» What to produce: Restate word for word the entries below, starting with the line with "left back paw: (509, 409)" and continuing through the line with "right shoulder: (338, 317)". Include both of those lines and no others.

(Pose landmark coordinates)
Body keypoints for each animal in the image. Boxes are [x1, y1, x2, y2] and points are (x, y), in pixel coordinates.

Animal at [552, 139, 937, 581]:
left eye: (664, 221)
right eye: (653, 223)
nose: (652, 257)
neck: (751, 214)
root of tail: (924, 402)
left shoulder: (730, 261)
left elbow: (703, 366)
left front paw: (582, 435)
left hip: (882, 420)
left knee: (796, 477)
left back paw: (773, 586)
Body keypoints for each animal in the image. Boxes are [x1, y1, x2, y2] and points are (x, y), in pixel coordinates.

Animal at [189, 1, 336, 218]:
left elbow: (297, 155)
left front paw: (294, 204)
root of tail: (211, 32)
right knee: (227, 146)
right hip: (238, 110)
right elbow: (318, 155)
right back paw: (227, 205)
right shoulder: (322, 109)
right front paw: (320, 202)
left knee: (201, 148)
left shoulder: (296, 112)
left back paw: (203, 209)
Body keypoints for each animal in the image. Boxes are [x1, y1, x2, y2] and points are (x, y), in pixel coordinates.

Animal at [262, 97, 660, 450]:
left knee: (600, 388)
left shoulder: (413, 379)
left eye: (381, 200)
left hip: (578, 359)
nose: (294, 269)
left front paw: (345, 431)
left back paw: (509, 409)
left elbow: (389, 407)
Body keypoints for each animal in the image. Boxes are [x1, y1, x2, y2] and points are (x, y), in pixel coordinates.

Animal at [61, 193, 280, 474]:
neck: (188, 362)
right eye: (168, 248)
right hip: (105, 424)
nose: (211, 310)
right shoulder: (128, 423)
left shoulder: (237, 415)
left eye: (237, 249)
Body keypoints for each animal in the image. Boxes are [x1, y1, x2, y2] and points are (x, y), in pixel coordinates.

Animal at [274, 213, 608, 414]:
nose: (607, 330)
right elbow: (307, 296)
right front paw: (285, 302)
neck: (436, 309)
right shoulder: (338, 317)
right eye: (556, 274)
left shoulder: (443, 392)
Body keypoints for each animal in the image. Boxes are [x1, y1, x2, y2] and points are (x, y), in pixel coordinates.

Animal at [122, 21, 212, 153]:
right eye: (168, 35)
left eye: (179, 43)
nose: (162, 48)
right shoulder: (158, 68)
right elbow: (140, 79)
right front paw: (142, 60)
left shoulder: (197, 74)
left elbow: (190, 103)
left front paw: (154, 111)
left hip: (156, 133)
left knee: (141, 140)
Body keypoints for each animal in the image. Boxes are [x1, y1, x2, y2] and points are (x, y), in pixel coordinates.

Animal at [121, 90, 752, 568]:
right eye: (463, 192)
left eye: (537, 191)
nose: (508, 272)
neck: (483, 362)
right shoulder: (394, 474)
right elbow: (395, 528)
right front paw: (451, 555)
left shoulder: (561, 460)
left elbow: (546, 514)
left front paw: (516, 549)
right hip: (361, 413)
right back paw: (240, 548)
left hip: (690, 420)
==
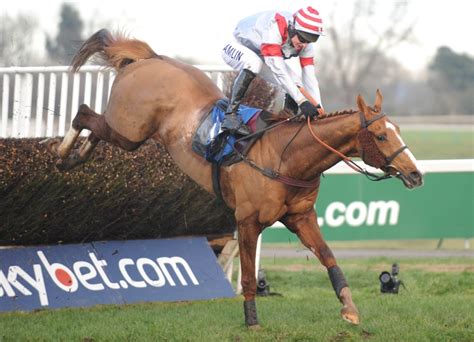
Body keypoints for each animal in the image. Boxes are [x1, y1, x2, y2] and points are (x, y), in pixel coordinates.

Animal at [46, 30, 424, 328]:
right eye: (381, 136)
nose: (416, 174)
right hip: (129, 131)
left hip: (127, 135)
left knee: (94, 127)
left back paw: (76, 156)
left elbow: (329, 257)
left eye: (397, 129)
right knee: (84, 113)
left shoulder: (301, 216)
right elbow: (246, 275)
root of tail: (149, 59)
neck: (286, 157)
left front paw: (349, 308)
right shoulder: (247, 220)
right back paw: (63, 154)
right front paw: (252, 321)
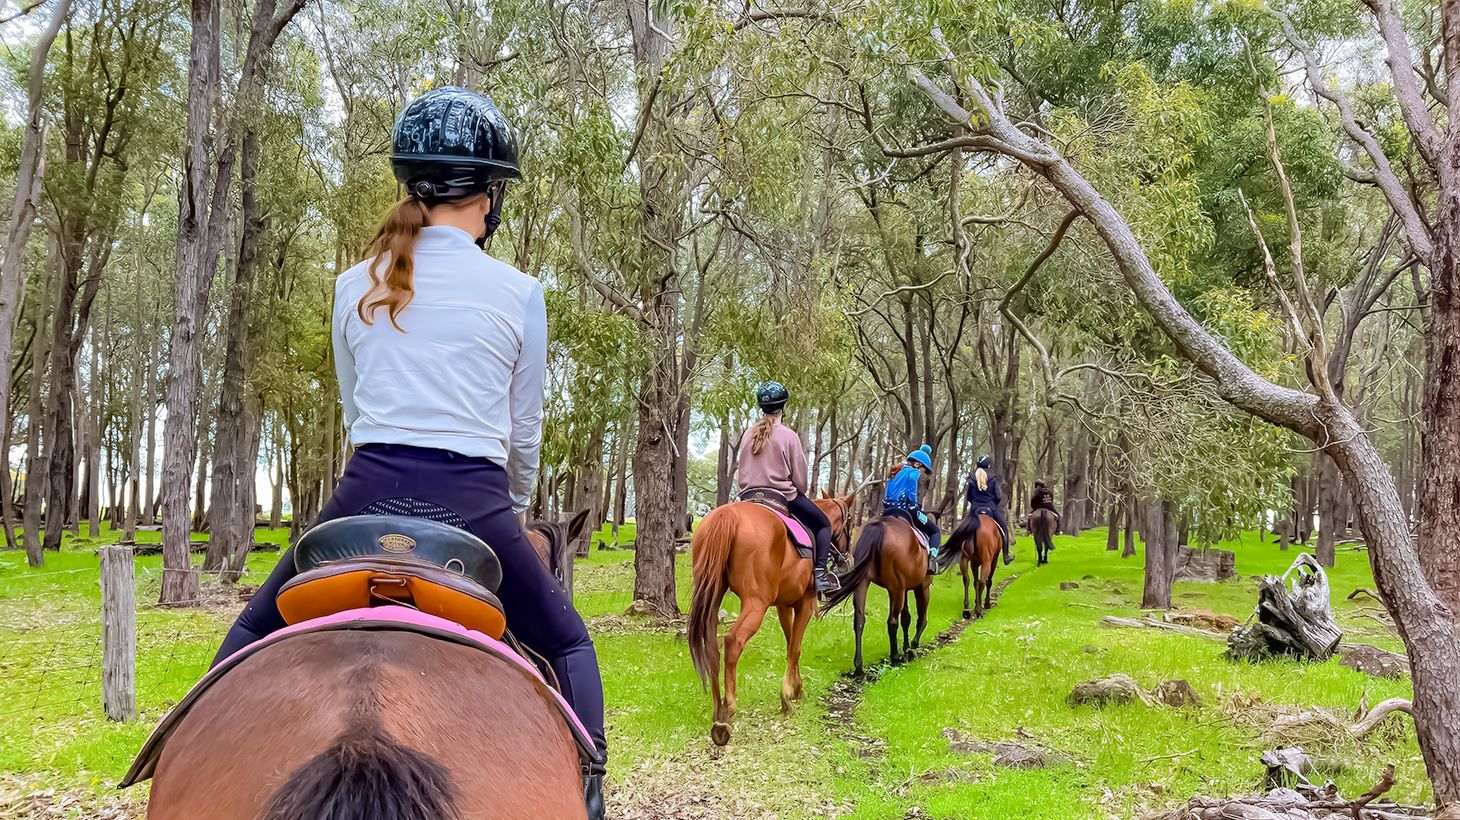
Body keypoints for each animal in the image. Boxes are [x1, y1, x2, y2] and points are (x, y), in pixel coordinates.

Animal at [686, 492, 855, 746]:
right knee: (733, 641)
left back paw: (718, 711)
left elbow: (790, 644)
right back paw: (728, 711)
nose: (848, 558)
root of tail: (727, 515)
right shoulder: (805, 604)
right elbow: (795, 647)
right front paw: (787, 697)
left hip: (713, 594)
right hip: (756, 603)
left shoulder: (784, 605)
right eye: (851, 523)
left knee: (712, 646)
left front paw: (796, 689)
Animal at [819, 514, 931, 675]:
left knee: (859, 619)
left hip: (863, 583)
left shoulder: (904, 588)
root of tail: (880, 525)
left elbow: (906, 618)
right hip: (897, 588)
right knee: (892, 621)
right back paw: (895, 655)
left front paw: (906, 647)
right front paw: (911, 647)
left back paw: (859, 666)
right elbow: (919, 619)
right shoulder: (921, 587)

» Answer for the task:
left back paw: (509, 409)
left elbow: (389, 407)
Body keypoints for each animal in the image. Boxes are [x1, y1, x2, y2] and points are (x, y), in pixel coordinates.

Animal at [61, 193, 280, 474]:
neck: (188, 362)
right eye: (168, 248)
right hip: (105, 424)
nose: (211, 310)
right shoulder: (128, 423)
left shoulder: (237, 415)
left eye: (237, 249)
Body keypoints for each animal in the image. Boxes are [x1, y1, x2, y2] and points are (x, y), in pixel coordinates.

Animal at [274, 213, 608, 414]:
nose: (607, 330)
right elbow: (307, 296)
right front paw: (285, 302)
neck: (436, 309)
right shoulder: (338, 317)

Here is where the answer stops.